----- Data to process -----
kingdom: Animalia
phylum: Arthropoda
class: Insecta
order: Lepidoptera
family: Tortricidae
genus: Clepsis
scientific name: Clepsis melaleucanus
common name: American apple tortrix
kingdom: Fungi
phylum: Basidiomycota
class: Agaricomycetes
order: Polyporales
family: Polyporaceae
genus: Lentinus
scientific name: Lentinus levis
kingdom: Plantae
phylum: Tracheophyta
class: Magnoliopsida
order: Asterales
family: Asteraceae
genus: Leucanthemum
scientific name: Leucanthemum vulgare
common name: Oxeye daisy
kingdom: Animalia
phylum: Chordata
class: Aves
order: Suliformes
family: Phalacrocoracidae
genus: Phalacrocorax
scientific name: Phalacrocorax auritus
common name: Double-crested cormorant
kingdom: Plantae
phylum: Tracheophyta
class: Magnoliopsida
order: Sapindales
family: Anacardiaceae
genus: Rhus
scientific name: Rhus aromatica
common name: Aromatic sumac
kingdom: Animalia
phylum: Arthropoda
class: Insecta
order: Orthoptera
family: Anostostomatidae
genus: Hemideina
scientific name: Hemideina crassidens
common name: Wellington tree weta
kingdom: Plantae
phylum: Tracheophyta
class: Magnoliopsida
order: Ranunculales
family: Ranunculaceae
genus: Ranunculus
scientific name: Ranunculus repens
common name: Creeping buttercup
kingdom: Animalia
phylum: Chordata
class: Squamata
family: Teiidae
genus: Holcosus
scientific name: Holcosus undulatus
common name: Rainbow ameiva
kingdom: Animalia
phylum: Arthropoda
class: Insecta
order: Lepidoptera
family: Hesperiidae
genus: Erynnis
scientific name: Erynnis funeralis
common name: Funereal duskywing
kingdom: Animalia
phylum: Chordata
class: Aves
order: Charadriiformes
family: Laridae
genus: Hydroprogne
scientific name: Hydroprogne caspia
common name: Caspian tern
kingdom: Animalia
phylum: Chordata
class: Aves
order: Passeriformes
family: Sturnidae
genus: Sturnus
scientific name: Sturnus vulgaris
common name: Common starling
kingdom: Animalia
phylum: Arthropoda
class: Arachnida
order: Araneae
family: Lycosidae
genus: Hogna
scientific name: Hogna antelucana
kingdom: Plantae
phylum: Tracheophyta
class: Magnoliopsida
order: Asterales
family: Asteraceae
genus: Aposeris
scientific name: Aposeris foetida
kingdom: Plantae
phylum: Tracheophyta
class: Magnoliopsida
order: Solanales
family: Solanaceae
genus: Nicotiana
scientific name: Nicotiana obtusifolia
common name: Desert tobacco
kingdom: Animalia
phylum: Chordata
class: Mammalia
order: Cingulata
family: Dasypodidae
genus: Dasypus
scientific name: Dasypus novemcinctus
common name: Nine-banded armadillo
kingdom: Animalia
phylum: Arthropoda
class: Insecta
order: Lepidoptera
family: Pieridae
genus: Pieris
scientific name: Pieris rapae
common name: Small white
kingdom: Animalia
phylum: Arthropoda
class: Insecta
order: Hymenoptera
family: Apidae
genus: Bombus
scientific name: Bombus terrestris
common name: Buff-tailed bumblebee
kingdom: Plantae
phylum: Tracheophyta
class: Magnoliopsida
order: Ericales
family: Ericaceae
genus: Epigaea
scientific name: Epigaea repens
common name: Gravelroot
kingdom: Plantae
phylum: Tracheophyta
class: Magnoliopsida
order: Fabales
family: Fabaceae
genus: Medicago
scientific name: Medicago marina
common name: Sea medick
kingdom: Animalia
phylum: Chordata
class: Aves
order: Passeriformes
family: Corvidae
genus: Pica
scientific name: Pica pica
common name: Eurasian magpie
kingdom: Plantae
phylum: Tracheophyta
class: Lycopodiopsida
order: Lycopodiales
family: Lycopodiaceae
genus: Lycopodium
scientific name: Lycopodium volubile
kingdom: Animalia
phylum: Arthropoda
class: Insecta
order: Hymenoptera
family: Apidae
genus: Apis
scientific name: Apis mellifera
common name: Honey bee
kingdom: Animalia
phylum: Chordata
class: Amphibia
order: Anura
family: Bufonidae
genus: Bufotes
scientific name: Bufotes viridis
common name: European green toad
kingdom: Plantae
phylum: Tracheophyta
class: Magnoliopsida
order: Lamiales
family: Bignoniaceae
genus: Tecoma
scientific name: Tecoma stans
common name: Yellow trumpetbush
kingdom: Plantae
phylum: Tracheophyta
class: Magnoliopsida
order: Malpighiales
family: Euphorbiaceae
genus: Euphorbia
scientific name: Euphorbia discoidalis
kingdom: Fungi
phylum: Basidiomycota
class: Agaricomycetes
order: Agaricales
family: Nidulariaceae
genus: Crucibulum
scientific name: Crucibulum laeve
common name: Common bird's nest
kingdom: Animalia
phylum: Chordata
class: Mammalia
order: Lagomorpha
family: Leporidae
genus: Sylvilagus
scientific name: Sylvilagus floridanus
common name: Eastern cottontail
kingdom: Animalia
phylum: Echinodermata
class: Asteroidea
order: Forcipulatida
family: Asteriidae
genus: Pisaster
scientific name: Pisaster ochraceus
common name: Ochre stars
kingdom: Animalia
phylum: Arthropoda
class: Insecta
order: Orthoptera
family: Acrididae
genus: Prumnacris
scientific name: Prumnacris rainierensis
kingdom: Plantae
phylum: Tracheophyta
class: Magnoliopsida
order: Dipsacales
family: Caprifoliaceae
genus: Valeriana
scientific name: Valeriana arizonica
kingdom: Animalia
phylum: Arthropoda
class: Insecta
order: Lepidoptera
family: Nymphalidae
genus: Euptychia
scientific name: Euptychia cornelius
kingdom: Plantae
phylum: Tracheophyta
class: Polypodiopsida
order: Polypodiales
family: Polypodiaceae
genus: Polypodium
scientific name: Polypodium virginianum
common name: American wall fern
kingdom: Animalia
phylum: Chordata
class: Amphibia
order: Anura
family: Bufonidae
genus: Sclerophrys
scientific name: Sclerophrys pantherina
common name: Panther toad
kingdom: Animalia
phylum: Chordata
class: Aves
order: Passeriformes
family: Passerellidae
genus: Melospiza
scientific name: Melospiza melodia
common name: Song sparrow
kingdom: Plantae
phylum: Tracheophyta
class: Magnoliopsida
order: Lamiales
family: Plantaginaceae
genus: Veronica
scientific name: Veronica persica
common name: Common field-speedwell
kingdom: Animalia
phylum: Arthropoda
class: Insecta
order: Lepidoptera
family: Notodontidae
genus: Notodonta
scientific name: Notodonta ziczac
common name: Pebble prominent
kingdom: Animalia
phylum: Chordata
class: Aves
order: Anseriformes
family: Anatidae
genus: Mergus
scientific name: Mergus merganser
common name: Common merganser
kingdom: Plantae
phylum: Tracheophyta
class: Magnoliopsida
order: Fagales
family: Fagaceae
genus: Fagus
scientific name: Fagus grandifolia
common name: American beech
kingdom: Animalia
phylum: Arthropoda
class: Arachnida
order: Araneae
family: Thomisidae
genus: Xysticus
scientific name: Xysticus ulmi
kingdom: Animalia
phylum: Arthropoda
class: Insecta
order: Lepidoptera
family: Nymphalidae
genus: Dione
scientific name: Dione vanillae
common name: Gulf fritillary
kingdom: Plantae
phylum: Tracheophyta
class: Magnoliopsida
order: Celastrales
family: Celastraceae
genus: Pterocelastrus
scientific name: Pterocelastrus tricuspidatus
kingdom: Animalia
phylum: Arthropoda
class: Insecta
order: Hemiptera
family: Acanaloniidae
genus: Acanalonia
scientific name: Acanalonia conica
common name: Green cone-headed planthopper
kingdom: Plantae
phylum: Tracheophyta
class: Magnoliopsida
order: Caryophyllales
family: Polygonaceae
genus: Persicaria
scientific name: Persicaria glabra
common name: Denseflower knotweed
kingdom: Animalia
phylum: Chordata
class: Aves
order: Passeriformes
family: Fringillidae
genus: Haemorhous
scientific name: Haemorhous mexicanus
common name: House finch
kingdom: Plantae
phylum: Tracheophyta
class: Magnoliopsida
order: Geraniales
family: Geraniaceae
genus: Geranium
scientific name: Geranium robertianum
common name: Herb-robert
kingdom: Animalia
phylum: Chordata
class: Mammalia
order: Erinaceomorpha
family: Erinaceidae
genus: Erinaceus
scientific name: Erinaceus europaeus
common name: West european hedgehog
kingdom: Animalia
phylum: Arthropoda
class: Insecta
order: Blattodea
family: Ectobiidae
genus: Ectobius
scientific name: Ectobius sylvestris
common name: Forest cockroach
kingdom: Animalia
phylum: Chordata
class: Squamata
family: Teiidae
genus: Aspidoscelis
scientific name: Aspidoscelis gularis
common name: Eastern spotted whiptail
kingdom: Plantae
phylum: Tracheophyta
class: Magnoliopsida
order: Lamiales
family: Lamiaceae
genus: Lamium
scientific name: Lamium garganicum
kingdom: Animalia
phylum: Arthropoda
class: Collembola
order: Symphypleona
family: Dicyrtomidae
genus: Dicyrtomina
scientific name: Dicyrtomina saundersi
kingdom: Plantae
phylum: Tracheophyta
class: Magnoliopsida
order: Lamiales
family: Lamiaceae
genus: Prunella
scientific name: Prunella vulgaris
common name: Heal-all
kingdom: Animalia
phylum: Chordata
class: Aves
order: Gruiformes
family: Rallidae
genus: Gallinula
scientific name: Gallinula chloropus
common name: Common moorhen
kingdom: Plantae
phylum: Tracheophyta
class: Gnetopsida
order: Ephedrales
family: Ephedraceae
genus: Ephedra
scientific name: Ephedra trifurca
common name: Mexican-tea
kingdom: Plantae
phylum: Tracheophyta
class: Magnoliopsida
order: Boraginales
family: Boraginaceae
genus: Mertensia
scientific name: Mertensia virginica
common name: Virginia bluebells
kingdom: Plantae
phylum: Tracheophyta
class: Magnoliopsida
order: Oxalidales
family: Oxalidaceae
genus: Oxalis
-----
Exercise: Arrange the lines of the data above as a JSON list of strings, one string per line, leaving out any blank lines. Begin at the line that contains "order: Polypodiales" and stop after the line that contains "common name: Denseflower knotweed".

Correct result:
[
  "order: Polypodiales",
  "family: Polypodiaceae",
  "genus: Polypodium",
  "scientific name: Polypodium virginianum",
  "common name: American wall fern",
  "kingdom: Animalia",
  "phylum: Chordata",
  "class: Amphibia",
  "order: Anura",
  "family: Bufonidae",
  "genus: Sclerophrys",
  "scientific name: Sclerophrys pantherina",
  "common name: Panther toad",
  "kingdom: Animalia",
  "phylum: Chordata",
  "class: Aves",
  "order: Passeriformes",
  "family: Passerellidae",
  "genus: Melospiza",
  "scientific name: Melospiza melodia",
  "common name: Song sparrow",
  "kingdom: Plantae",
  "phylum: Tracheophyta",
  "class: Magnoliopsida",
  "order: Lamiales",
  "family: Plantaginaceae",
  "genus: Veronica",
  "scientific name: Veronica persica",
  "common name: Common field-speedwell",
  "kingdom: Animalia",
  "phylum: Arthropoda",
  "class: Insecta",
  "order: Lepidoptera",
  "family: Notodontidae",
  "genus: Notodonta",
  "scientific name: Notodonta ziczac",
  "common name: Pebble prominent",
  "kingdom: Animalia",
  "phylum: Chordata",
  "class: Aves",
  "order: Anseriformes",
  "family: Anatidae",
  "genus: Mergus",
  "scientific name: Mergus merganser",
  "common name: Common merganser",
  "kingdom: Plantae",
  "phylum: Tracheophyta",
  "class: Magnoliopsida",
  "order: Fagales",
  "family: Fagaceae",
  "genus: Fagus",
  "scientific name: Fagus grandifolia",
  "common name: American beech",
  "kingdom: Animalia",
  "phylum: Arthropoda",
  "class: Arachnida",
  "order: Araneae",
  "family: Thomisidae",
  "genus: Xysticus",
  "scientific name: Xysticus ulmi",
  "kingdom: Animalia",
  "phylum: Arthropoda",
  "class: Insecta",
  "order: Lepidoptera",
  "family: Nymphalidae",
  "genus: Dione",
  "scientific name: Dione vanillae",
  "common name: Gulf fritillary",
  "kingdom: Plantae",
  "phylum: Tracheophyta",
  "class: Magnoliopsida",
  "order: Celastrales",
  "family: Celastraceae",
  "genus: Pterocelastrus",
  "scientific name: Pterocelastrus tricuspidatus",
  "kingdom: Animalia",
  "phylum: Arthropoda",
  "class: Insecta",
  "order: Hemiptera",
  "family: Acanaloniidae",
  "genus: Acanalonia",
  "scientific name: Acanalonia conica",
  "common name: Green cone-headed planthopper",
  "kingdom: Plantae",
  "phylum: Tracheophyta",
  "class: Magnoliopsida",
  "order: Caryophyllales",
  "family: Polygonaceae",
  "genus: Persicaria",
  "scientific name: Persicaria glabra",
  "common name: Denseflower knotweed"
]